> DESCRIPTION OF THE TASK
For the string "front", count the lines in the records below that contain it. Answer with that number alone.

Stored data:
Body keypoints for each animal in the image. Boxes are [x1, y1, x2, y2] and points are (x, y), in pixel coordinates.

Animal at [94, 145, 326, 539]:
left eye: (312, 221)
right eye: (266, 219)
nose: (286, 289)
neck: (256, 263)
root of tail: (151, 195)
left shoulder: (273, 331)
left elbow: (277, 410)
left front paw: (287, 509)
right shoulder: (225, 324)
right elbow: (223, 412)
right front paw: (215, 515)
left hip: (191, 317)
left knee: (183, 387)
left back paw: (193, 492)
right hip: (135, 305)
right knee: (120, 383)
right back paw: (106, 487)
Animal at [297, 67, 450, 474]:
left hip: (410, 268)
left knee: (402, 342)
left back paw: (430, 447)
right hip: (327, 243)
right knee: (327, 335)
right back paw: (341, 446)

...

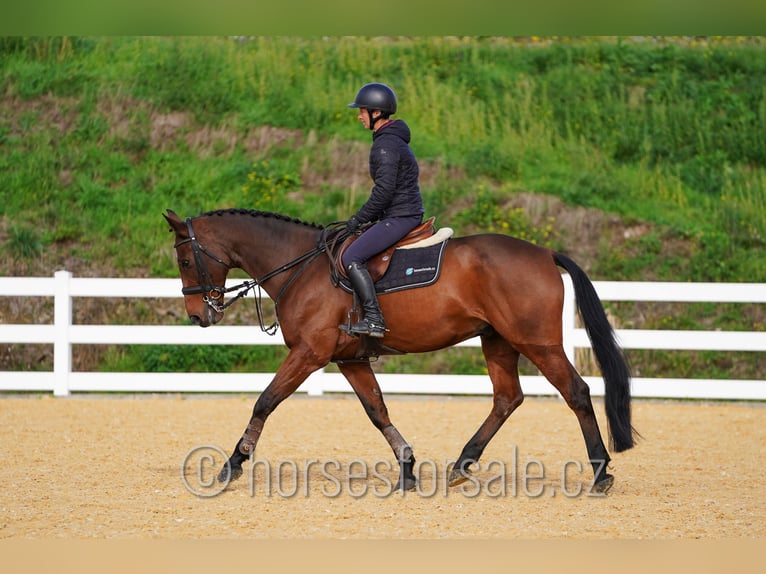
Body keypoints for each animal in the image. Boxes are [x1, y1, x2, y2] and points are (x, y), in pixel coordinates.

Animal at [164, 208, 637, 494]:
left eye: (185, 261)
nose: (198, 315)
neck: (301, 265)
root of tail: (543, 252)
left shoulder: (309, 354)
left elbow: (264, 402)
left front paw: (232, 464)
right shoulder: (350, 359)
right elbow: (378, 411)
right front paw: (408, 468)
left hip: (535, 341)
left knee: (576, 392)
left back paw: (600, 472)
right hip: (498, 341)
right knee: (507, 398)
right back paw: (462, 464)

> TASK RESULT
4